Most writers are trained to avoid exclamations—it suggests that you’re an adolescent, or that you’re using an easy way to emphasize the drama of a particular scene without thinking it through. It’s generally bad form in journalism—even in opinion pieces it looks like over-editorializing, like you’ve lost your grip—and as an editor I was trained to strike it out unless it’s absolutely necessary. (It rarely is.) But for Jin, exclamations are ways to stress the awkwardness that his characters feel with the culture they navigate. “Heavens, they would never stop fighting!” thinks the narrator of “In the Crossfire,” who is referreeing a squabble between his wife and his mother, who’s visiting from China. The exclamation mirrors the dialogue of many of Jin’s characters, who often strain to make their voices heard, so they’re prone to blurting things: “Baloney!” “Nuts!” “I don’t want to live anymore!” “How worried I was!”

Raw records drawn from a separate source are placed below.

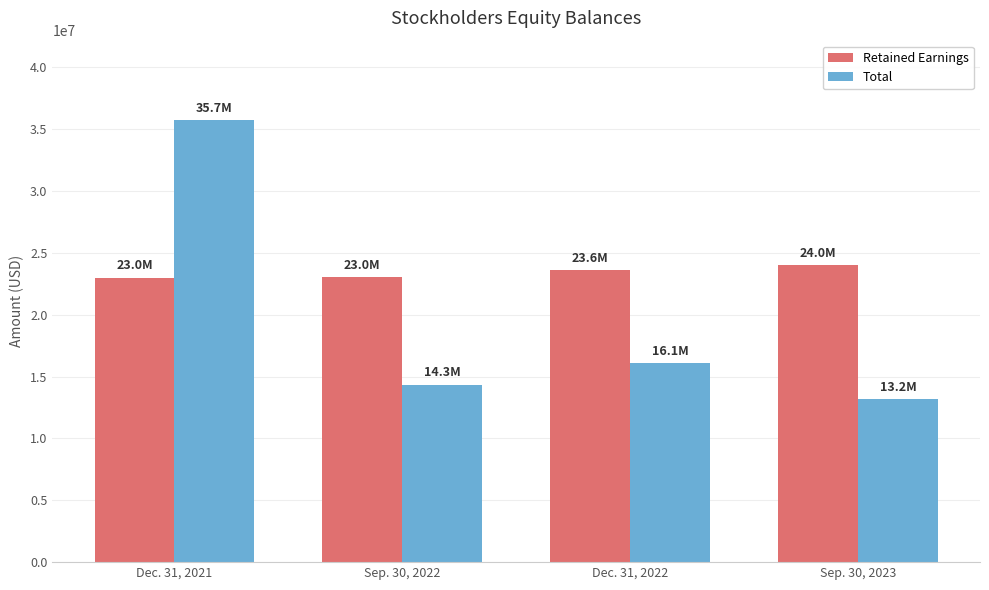

Is it true that Total equals 35716000 at Dec. 31, 2021?

True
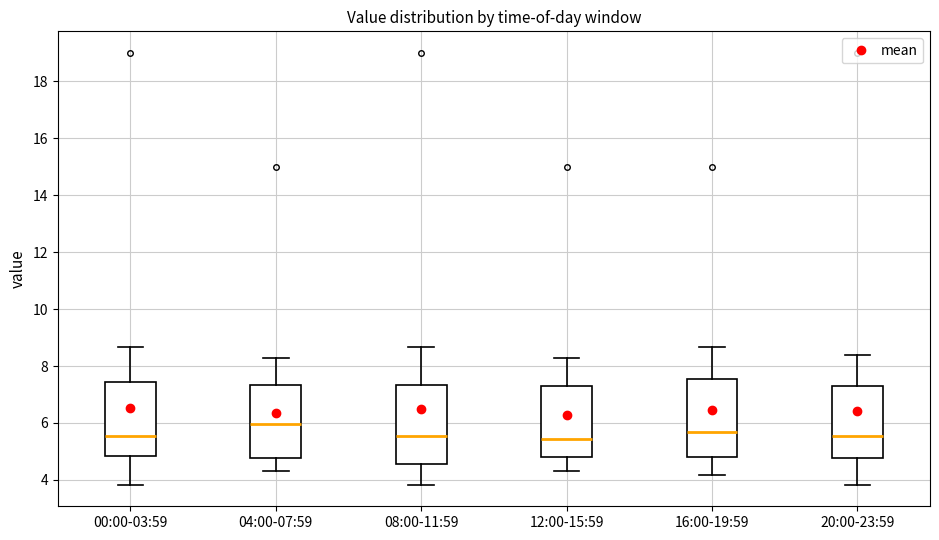

Where is the lower edge of the box for 08:00-11:59 on the y-axis? The values are not printed on the chart, so give them approximately, as read against the axis.

4.6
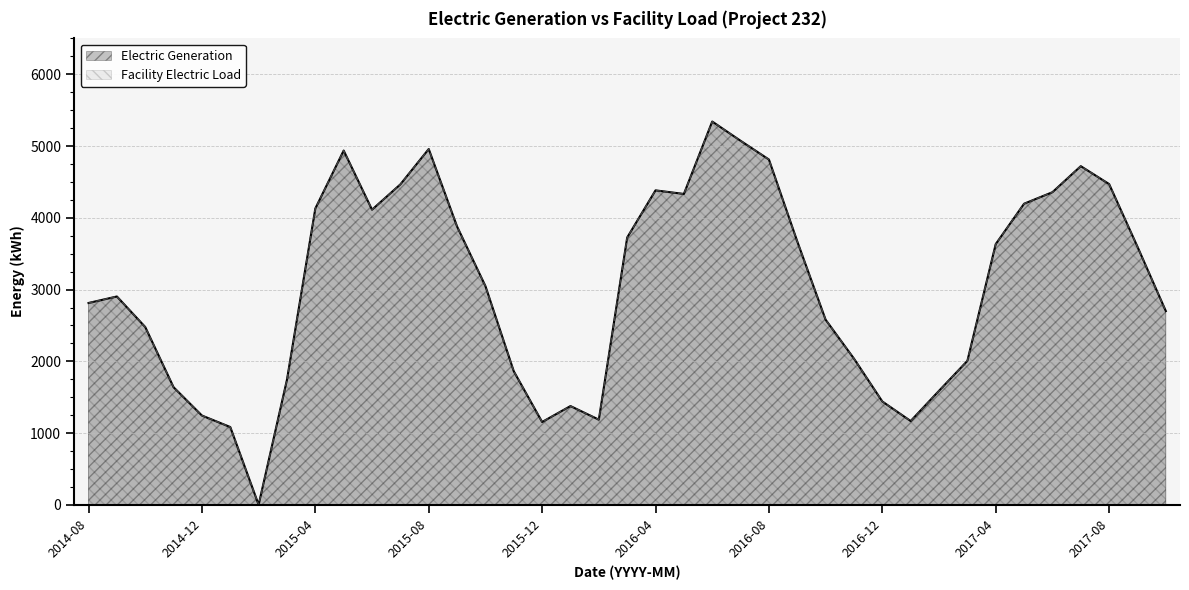

At which category does Electric Generation reach its first local peak?

2014-09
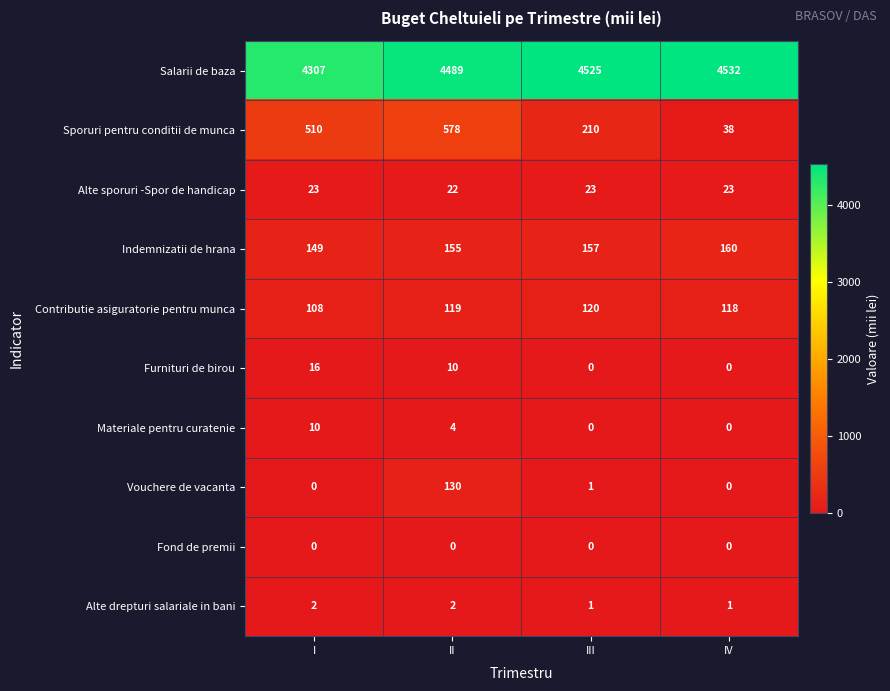

Is it true that Alte drepturi salariale in bani equals 3 at I?

False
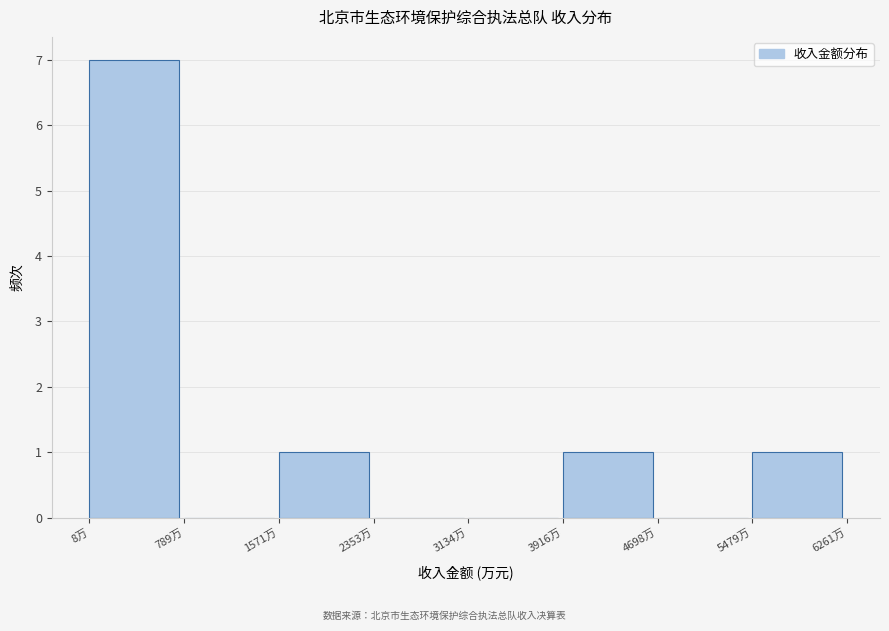

How tall is the bar that spans 5500 to 6300 on the x-axis? Neither the bar edges nor the heights are printed on the chart, so give them approximately, as read against the axes.

1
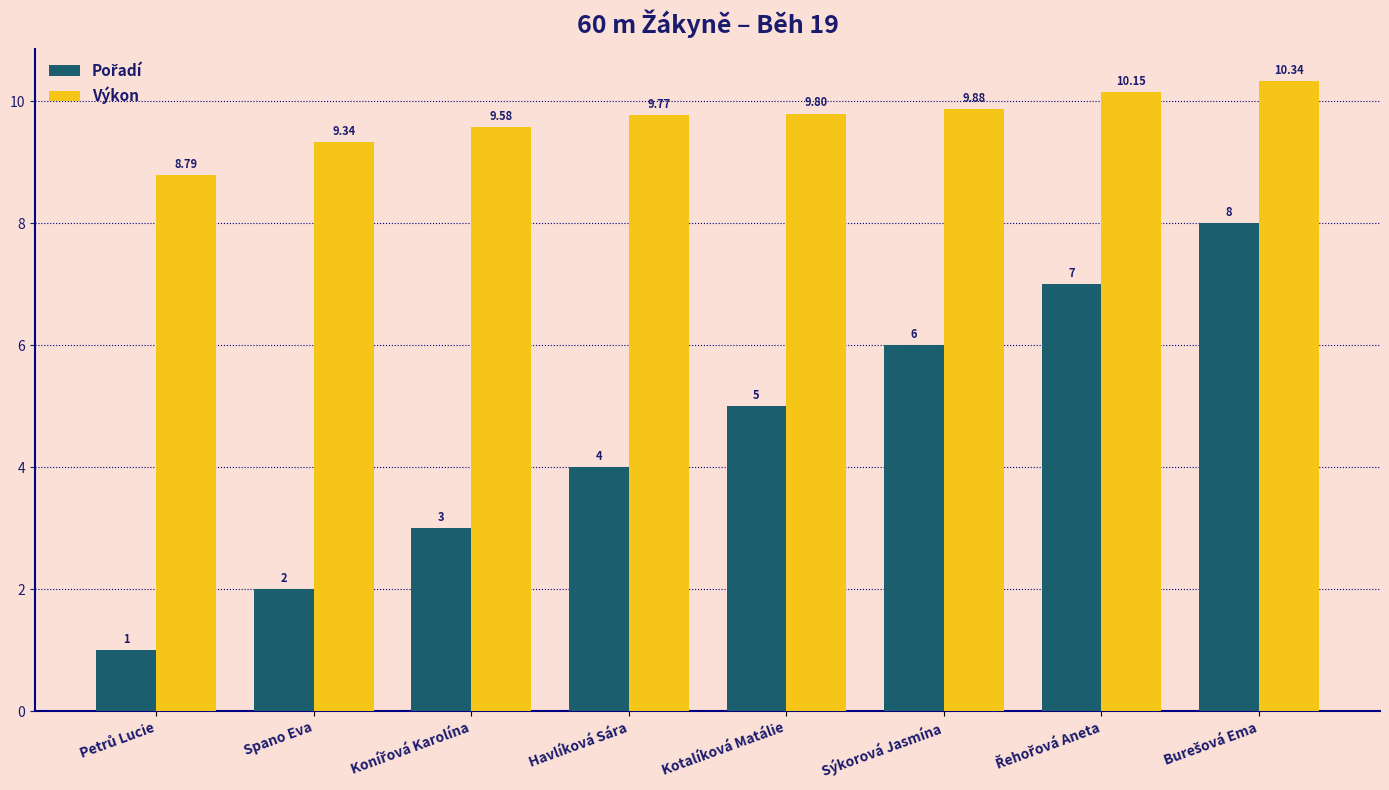

At how many categories does at least one series exceed 7?

8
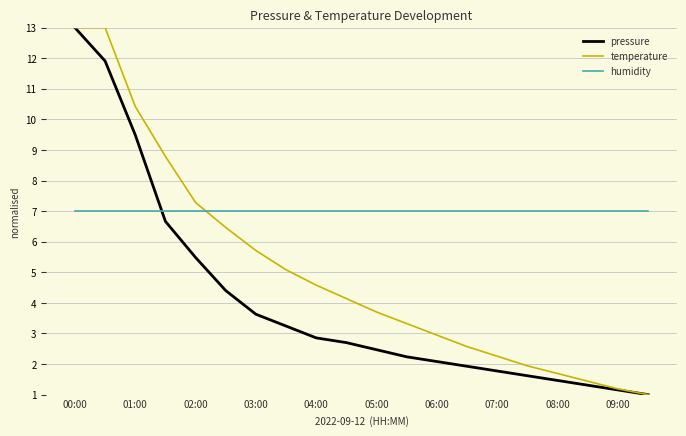

What is the greatest value displayed?

13.0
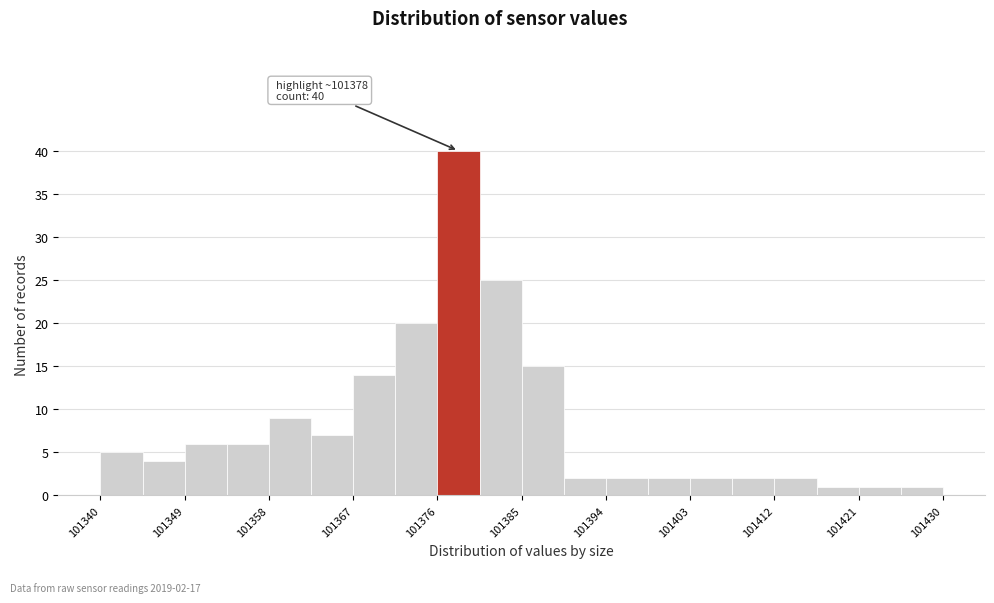

Which range on the x-axis has the tallest bar?

101376.0 to 101380.5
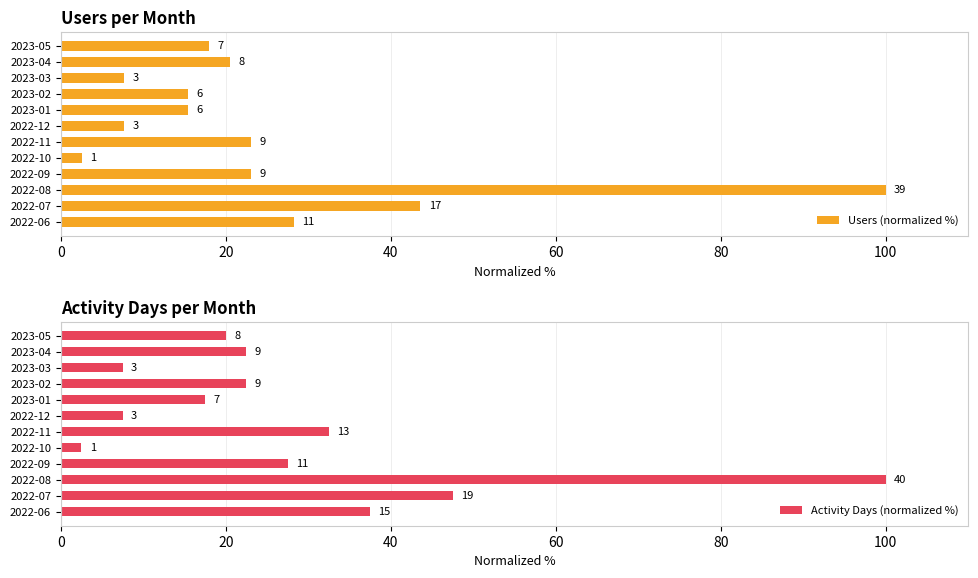

How many series are shown in this chart?

2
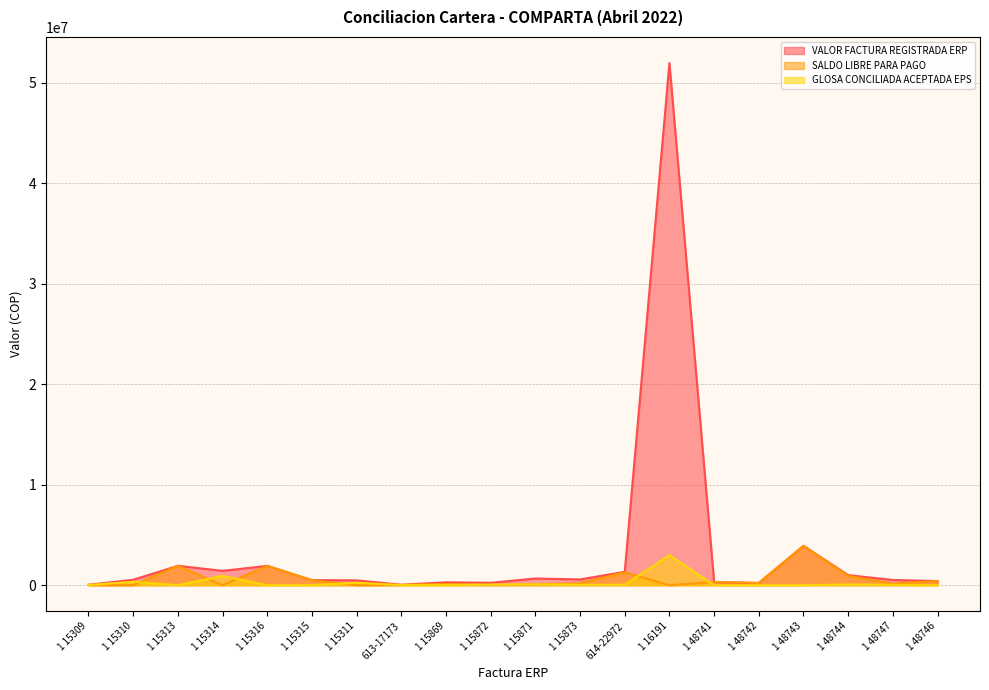

Which series has the widest spread of values?

VALOR FACTURA REGISTRADA ERP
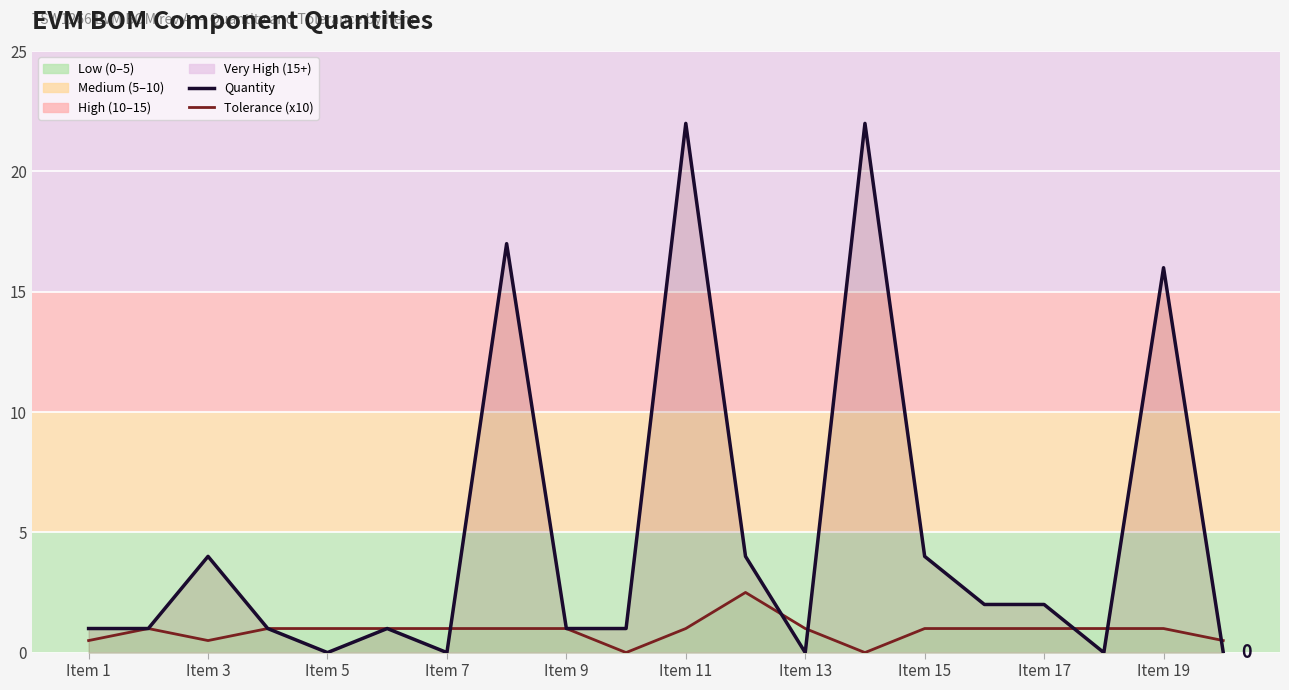

True or false: Tolerance (x10) has more than 2 points higher than both neighbors.

False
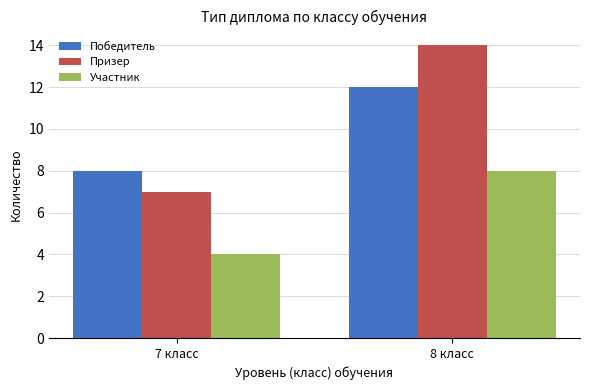

Reading left to right, list all the values displayed in this chart.

Победитель: 8	12
Призер: 7	14
Участник: 4	8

Unquestionably, the style can be a little square. But they also serve Jin’s conflicts well, because they stress how clear-cut the conflicts are in the eyes of his characters, and how irrational that perspective can be sometimes. In “An English Professor,” a Chinese-born English teacher, Rusheng, sends off materials for his tenure evaluation, then realizes his cover letter ends with a typo: “Respectly.” “Oh, how silly the error looked on paper!” he thinks, and no sentence could better encompass his panic over being mocked as a dumb foreigner who has no right to teach English; it’s a retreat into the stiff language of school-primer stories in which kids learn how to talk to each other over minor problems. Except in this case, in the mind of the story’s protagonist, the potential for embarrassment is enormous.

At the end of the story, it turns out there’s nothing to worry about, and Rusheng’s tenure application is approved. Realistically, it was ridiculous for him to think a typo could ruin his entire academic career. (Oh, how silly!) But the panic Jin describes is genuine, and so is the release Rusheng feels afterward. He celebrates with his wife by bowderizing the words to “Born to Be Wild”: “Born to be happy! Born to succeed!” he sings. “Born to be tenured! Born to stand out!” It’s cringe-worthy behavior, but it neatly exposes at once his discomfort with language and his joy at having proof he’s mastered it. It is, as Jin intended, slightly foreign and absolutely accessible. It’s a feeling of exultation, something to shout about, and any feat of writerly indirection in that moment would be a lie.

One thought on “The Exclamatory Mood

  1. I wonder if there’s not more to it than stressing the awkwardness his characters are feeling. We have a small international distribution business (CDs and LPs), and I’m consistently noticing the (over?)use of exclamation points by our Asian customers. I’ll see if I can find some useful examples.